Former Atlanta television producer Becky Hoffman never missed the opportunity to follow a dream.
In the late 1970s as she was nearing 40 years old, Hoffman decided she wanted to be a drummer and sought out an Atlanta Symphony Orchestra percussionist to teach her. Within months, she was performing in local night spots as leader of the Becky Peterzell Trio.
“She believed that people should not just dream but seize their ambitions,” said younger brother Roy Hoffman, a writer in Fairhope, Ala.
Becky Peterzell Hoffman, an award-winning Atlanta television producer, licensed New York City tour guide, drummer, world traveler and devoted mother and grandmother died of cancer last Saturday, her 78th birthday.
Her funeral service was Thursday in, Mobile, Ala.
Hoffman worked in television in Atlanta in the 1980s, winning several awards as a producer of in-depth health news coverage on WXIA-TV.
“You saw a pretty face on the air, but Becky was behind the scenes and the backbone of the story,” said Martha Lawrence, the station’s archivist for nearly 30 years. “She spent hours and hours on these stories, and she got results. She was phenomenal.”
Her interviewing skills spilled over into all parts of her life, serving her well in a variety of jobs and helping her develop a wide circle of friends, her family said.
Hoffman’s diverse career included stints teaching at Georgia State University, running tours of the Western national parks and being a licensed tour guide in New York City.
A drum set and African djembe in her home were a testament to her love of music.
“She had the happy gene,” said daughter Lezlee Peterzell-Bellanich, who is a singer-songwriter and co-owner of a charter boat company in Nyack, N.Y. “She soaked up every day of life.”
Born Rebecca Annette Hoffman on May 4, 1941, she grew up in Mobile in a tight-knit family.
She was a cheerleader at Murphy High School and Tulane University, enjoyed playing ball with neighbors, dancing the jitterbug in the living room, water skiing in Mobile Bay and attending Sabbath services at Springhill Avenue Temple.
“She had a zest for life,” brother Roy said.
Hoffman graduated in 1963 from Sophie Newcomb, the women’s college at Tulane, and married Tulane law student Marc Peterzell. They lived briefly in Manhattan before settling in Atlanta, where she obtained a Master’s in Education from Georgia State University. She became an instructor at GSU in the 1970s and traveled the state in the Georgia Art bus, instilling a passion for the arts in students.
Her work at WXIA began in 1983 and lasted into the early 1990s.
Linda Bouwman, a photographer at the station, worked with her and remained her friend for 40 years.
“She had a bubbly personality, and anywhere she went made people happy and comfortable in doing stories,” Bouwman said.
Hoffman helped many while there, including assisting a homeless Vietnam veteran and world-class drummer who needed disability benefits, Lawrence said.
Son Scott Peterzell, an Atlanta financial planner, described Hoffman as “an amazing energy force” who was always the first person out of bed in their house in the mornings.
“She was a feminist before it was cool, hanging condoms on the refrigerator for my friends,” he said.
Daughter Lezlee said: “She was the most joyful person I’ve ever known. She knew the difference between problems and inconveniences.”
After a divorce, Hoffman traveled extensively in Southeast Asia, the Middle East and the Mediterranean, first solo and then with companions.
She maintained a condo in the Atlanta area and an apartment in New York,
Longtime friend and Atlanta realtor Jackie Goodman said visitors to the condo were expected to remove their shoes and cover their feet with booties from a basket by the door to protect the white carpet where she practiced yoga.
Strangers who came into Hoffman’s life weren’t strangers for long. She wouldn’t wait for an introduction. She’d say: “Hi. I’m Becky,” and then start asking the person “a million questions, almost as if she was interviewing them,” Goodman said.

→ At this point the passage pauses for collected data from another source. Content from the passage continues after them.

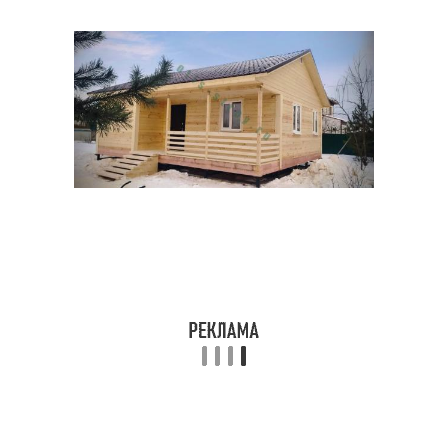
Двускатная крыша
Крыша с кукушкой
Вальмовая кровля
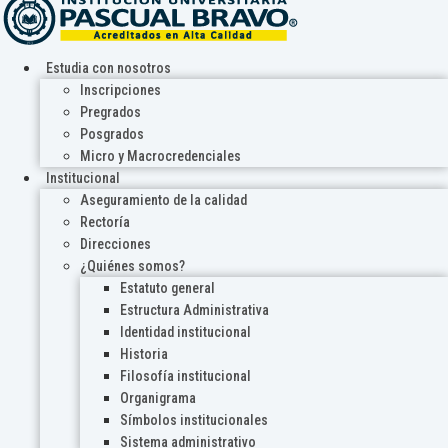
Estudia con nosotros
Inscripciones
Pregrados
Posgrados
Micro y Macrocredenciales
Institucional
Aseguramiento de la calidad
Rectoría
Direcciones
¿Quiénes somos?
Estatuto general
Estructura Administrativa
Identidad institucional
Historia
Filosofía institucional
Organigrama
Símbolos institucionales
Sistema administrativo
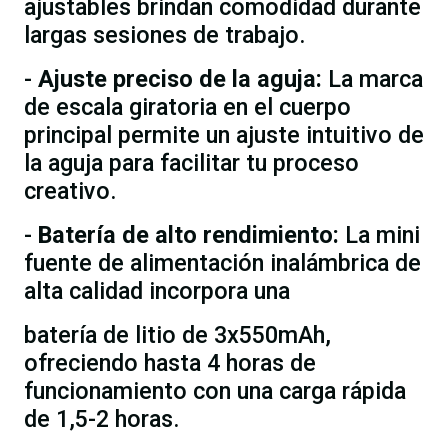
ajustables brindan comodidad durante
largas sesiones de trabajo.
-
Ajuste preciso de la aguja:
La marca
de escala giratoria en el cuerpo
principal permite un ajuste intuitivo de
la aguja para facilitar tu proceso
creativo.
-
Batería de alto rendimiento:
La mini
fuente de alimentación inalámbrica de
alta calidad incorpora una
batería de litio de 3x550mAh,
ofreciendo hasta 4 horas de
funcionamiento con una carga rápida
de 1,5-2 horas.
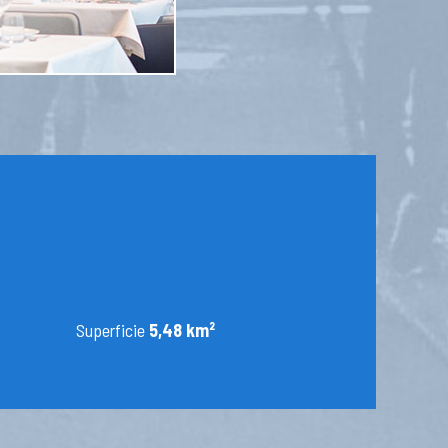
Superficie
5,48 km²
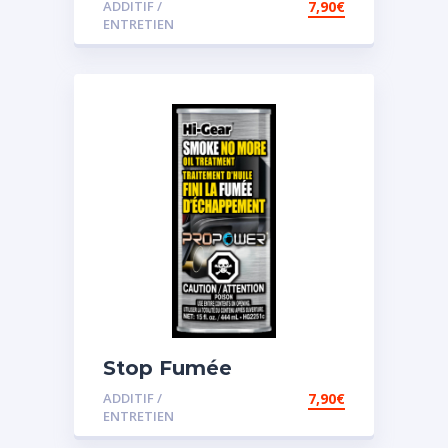
ADDITIF /
7,90
€
ENTRETIEN
Stop Fumée
ADDITIF /
7,90
€
ENTRETIEN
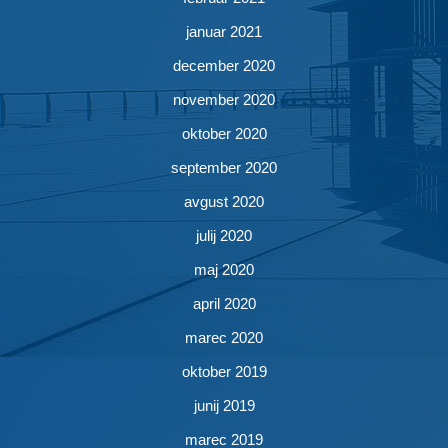
januar 2021
december 2020
november 2020
oktober 2020
september 2020
avgust 2020
julij 2020
maj 2020
april 2020
marec 2020
oktober 2019
junij 2019
marec 2019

In New York, she became a licensed tour guide, a feat she said was more difficult than earning her master’s, and would invite her four grandchildren to spend summers there with her, one at a time.
In Hoffman’s final days, people were still calling, asking if she could take them on a New York tour. Lying in a hospital bed but in the perkiest voice, she’d say: “I’m so sorry. I’m already booked that day,” Goodman recalled.

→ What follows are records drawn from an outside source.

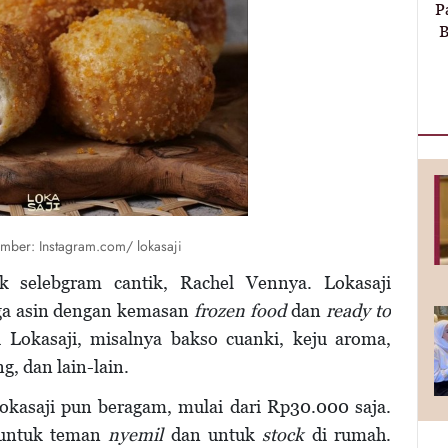
P
B
umber: Instagram.com/ lokasaji
k selebgram cantik, Rachel Vennya. Lokasaji
ga asin dengan kemasan
frozen food
dan
ready to
 Lokasaji, misalnya bakso cuanki, keju aroma,
g, dan lain-lain.
kasaji pun beragam, mulai dari Rp30.000 saja.
 untuk teman
nyemil
dan untuk
stock
di rumah.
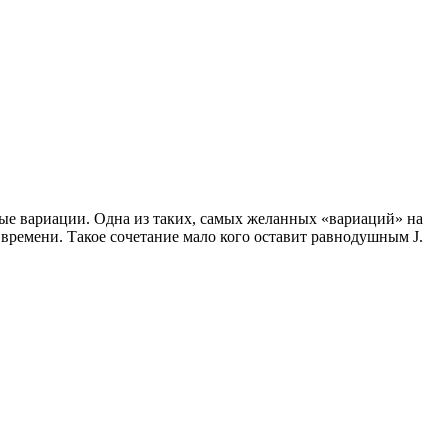
ые вариации. Одна из таких, самых желанных «вариаций» на
времени. Такое сочетание мало кого оставит равнодушным J.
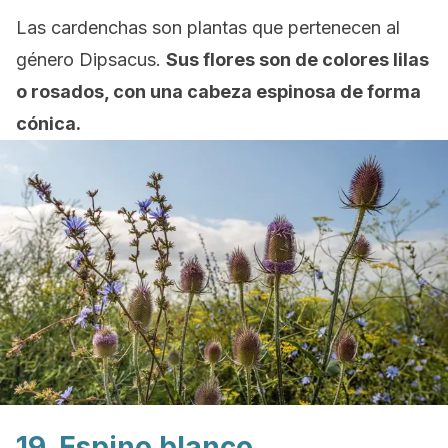
Las cardenchas son plantas que pertenecen al
género
Dipsacus
.
Sus flores son de colores lilas
o rosados, con una cabeza espinosa de forma
cónica.
19. Espino blanco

On the last day of her 77th year, Hoffman told family she’d had a “wonderful life.”
“I just want more of it,” she said, giving her loved ones a last request: “When I’m not here, you go – you do it for me.”
The family requests that in lieu of flowers, contributions be made to the Winship Cancer Institute at Atlanta’s Emory University.
Survivors include daughter Lezlee Peterzell-Bellanich, son Scott Peterzell, sister Robbie Hoffman, brother Roy Hoffman, and grandchildren River, Skye, Zoe and Griffin.